How do you find $a_n$ for the arithmetic series ${{S}_{16}}=856$ and ${{a}_{1}}=76$?

Answer 1

Hint: This question can be solved by using the formula for the ${{n}^{th}}$ term of an AP which is given by the expression ${{a}_{n}}=a+\left( n-1 \right)d$, where a is the first term and d is the common difference. According to the question, the first term is given as ${{a}_{1}}=76$. For determining the value of d we have to use the sum of the $16$ terms of the AP which is given as ${{S}_{16}}=856$. For this, we have to use the formula for the sum of the n terms of an AP which is given by ${{S}_{n}}=\dfrac{n}{2}\left( 2a+\left( n-1 \right)d \right)$. On substituting $n=16$, $a=76$ and ${{S}_{16}}=856$ into this formula, we will get the value of d. Finally, substituting the values of a and d into the expression ${{a}_{n}}=a+\left( n-1 \right)d$, we will get the final answer.

Complete step by step solution:
We know that the ${{n}^{th}}$ term of an AP is given by the formula
$\Rightarrow {{a}_{n}}=a+\left( n-1 \right)d........\left( i \right)$
Therefore, we need to determine the values of a and d.
According to the question, we have the first term as ${{a}_{1}}=76$. So we can write
$\Rightarrow a=76.........\left( ii \right)$
Also, the sum of the sixteen terms of the AP is given as
$\Rightarrow {{S}_{16}}=856.......\left( iii \right)$
We know that the formula for the sum of the n terms of an AP is given by
$\Rightarrow {{S}_{n}}=\dfrac{n}{2}\left( 2a+\left( n-1 \right)d \right)$
On substituting $n=16$ we get
$\begin{align}
  & \Rightarrow {{S}_{16}}=\dfrac{16}{2}\left( 2a+\left( 16-1 \right)d \right) \\
 & \Rightarrow {{S}_{16}}=8\left( 2a+15d \right) \\
\end{align}$
Now, we substitute (ii) and (iii) into the above equation to get
\[\begin{align}
  & \Rightarrow 856=8\left( 2\left( 76 \right)+15d \right) \\
 & \Rightarrow 856=8\left( 152+15d \right) \\
 & \Rightarrow 856=1216+120d \\
\end{align}\]
Subtracting \[1216\] from both the sides, we get
$\begin{align}
  & \Rightarrow 856-1216=1216+120d-1216 \\
 & \Rightarrow -360=120d \\
\end{align}$
Now, on dividing $120$ both the sides, we get
\[\begin{align}
  & \Rightarrow \dfrac{-360}{120}=\dfrac{120d}{120} \\
 & \Rightarrow -3=d \\
 & \Rightarrow d=-3.......\left( iv \right) \\
\end{align}\]
Finally, on substituting (ii) and (iv) in (i) we get
\[\begin{align}
  & \Rightarrow {{a}_{n}}=76-3\left( n-1 \right) \\
 & \Rightarrow {{a}_{n}}=76-3n+3 \\
 & \Rightarrow {{a}_{n}}=-3n+79 \\
\end{align}\]
Hence, we have found the expression for ${{a}_{n}}$ as \[-3n+79\].

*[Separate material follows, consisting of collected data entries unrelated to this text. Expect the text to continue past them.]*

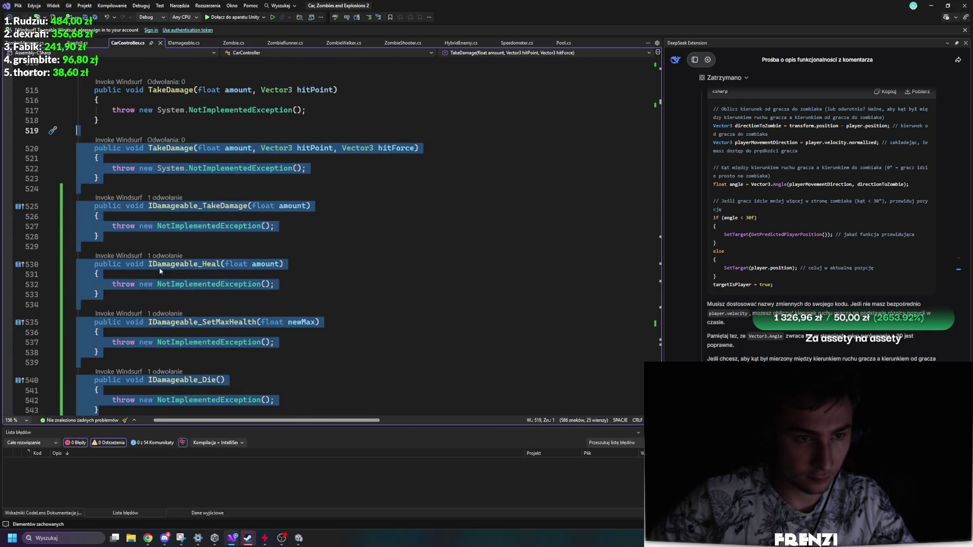
click(153, 274)
scroll(153, 274, up, 3)
mouse_move(153, 347)
mouse_down()
mouse_move(152, 271)
mouse_move(297, 213)
mouse_move(112, 200)
mouse_up()
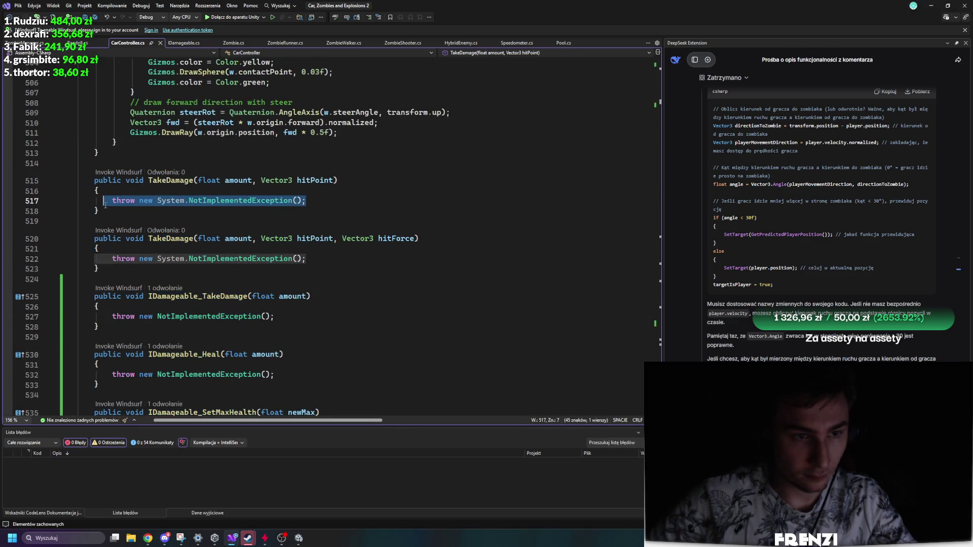
click(233, 43)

Note: We must remember the formulas for the ${{n}^{th}}$ term, the sum of n terms for solving the questions related to the arithmetic progression. We must not forget the factor of $\dfrac{n}{2}$ in the formula for the sum of the n terms of the AP which is given by ${{S}_{n}}=\dfrac{n}{2}\left( 2a+\left( n-1 \right)d \right)$.